海帆自身も大躍進を遂げていた。かつては三期生の中で最も不人気だった瀬川海帆だったのに、今や海帆は三期生どころか『青のメルクマール』内でも五本指に入るほど人気である。
「健気に蜜奈ちゃんに向かっていくのが可愛い! 応援してます!」
「本当に~? でも、蜜奈は裏では私のこと大好きだから、むしろ余裕なんだよねえ。デレデレな蜜奈を見せてあげたいよ」
ファンと握手をしながらにっこりと言う蜜奈は、前にもまして輝いている。それを見る度蜜奈は『恋をすると女の子は綺麗になる』とかいう妄言を思い出した。ここには恋なんて存在しないけれど。

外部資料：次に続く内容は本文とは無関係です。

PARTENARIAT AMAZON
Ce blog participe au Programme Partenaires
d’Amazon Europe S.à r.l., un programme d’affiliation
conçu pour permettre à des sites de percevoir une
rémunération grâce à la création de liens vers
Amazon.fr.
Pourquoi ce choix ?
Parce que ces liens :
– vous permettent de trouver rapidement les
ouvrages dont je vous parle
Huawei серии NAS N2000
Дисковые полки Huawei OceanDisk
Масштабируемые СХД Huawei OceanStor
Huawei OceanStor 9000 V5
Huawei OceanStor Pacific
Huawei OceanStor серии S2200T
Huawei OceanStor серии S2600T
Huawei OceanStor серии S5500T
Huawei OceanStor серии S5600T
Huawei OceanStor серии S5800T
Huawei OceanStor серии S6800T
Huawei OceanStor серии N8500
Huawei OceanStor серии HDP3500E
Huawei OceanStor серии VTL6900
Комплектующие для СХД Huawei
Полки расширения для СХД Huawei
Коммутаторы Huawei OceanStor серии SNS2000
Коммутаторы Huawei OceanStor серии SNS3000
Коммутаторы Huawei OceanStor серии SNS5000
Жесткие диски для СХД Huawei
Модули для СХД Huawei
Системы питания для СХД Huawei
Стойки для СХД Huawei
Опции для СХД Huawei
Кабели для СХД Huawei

そもそも、蜜奈は百合営業をしなくても注目さえされれば売れるタイプのアイドルだった。努力家で実力もあるし、オーソドックスなアイドルだから。飛び抜けたものはないけれど安定していて、癖のない女の子。それが瀬川海帆だ。そこに百合属性というスパイスをまぶせば、一気に化けられるポテンシャルがあった。

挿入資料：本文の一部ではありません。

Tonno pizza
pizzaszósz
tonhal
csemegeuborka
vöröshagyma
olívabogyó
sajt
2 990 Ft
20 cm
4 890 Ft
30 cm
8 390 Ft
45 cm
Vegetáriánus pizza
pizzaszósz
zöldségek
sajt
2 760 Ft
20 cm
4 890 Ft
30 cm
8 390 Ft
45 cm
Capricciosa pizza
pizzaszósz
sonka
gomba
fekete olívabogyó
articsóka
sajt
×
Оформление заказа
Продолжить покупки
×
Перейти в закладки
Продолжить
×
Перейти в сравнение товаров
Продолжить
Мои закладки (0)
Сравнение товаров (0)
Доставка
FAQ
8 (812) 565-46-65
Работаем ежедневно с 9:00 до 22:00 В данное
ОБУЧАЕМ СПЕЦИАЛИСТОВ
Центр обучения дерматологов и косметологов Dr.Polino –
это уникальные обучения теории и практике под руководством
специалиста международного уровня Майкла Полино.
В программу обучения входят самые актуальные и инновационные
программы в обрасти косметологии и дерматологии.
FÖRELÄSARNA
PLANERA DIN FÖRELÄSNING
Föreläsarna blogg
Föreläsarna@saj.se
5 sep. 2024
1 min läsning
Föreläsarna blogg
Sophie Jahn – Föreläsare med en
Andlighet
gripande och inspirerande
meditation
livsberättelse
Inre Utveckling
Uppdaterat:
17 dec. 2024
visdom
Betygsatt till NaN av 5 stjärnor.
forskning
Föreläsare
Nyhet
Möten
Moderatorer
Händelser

セット売りをされるようになった二人はステージでも前の方に配置される。二人が会話する時間が設けられる。色々なところで『うみつな』が合わせて出されるようになり、ファンにはペアとして覚えてもらえるようになる。上手いやり方だと思った。青メルの中で同じことをやっている人間はいない。海帆はこの見えない需要に見事応え、人気を勝ち取ったのだ。
「嬉しいですか。この状況」
「え、どの状況?」
「私と海帆は絶対ライブに出れるしチェキの列も長いし。他の子達とかエースを押しのけてMCやったりすることもあるでしょ。上手いこと海帆の企みは成功したわけだ。どうですか」
「そりゃあもう嬉しいよ!」
即答だった。
「だって、蜜奈にベタベタするの好きだし、蜜奈と遊ぶのも好きだし、それで人気も出たんだから言うことないよ」
「そうですか……まあ、楽な売り方ですしね」
「楽じゃないよ! ていうかこっちは結構色々考えてるんだからね! 見え透いたものだと敬遠されるし、あざとすぎると嘘っぽいし……蜜奈を押して押してでいくんじゃなくて、たまには引いてみたりもして」
「その微妙な調整こっちには伝わってないですよ。いつも『蜜奈好き好きー』って言ってるだけで楽だなーと思ってるので」
「蜜奈は一番わかってなきゃ駄目でしょ!!!!」
言いながら、海帆はぎゅっと蜜奈の手を掴んできた。初めて蜜奈に百合営業を持ちかけた時と同じ手の熱さがある。代謝がいいのか、海帆はよく汗を掻く女の子だった。今も、湿った手の中に蜜奈の手が包み込まれている。それが全然嫌じゃない。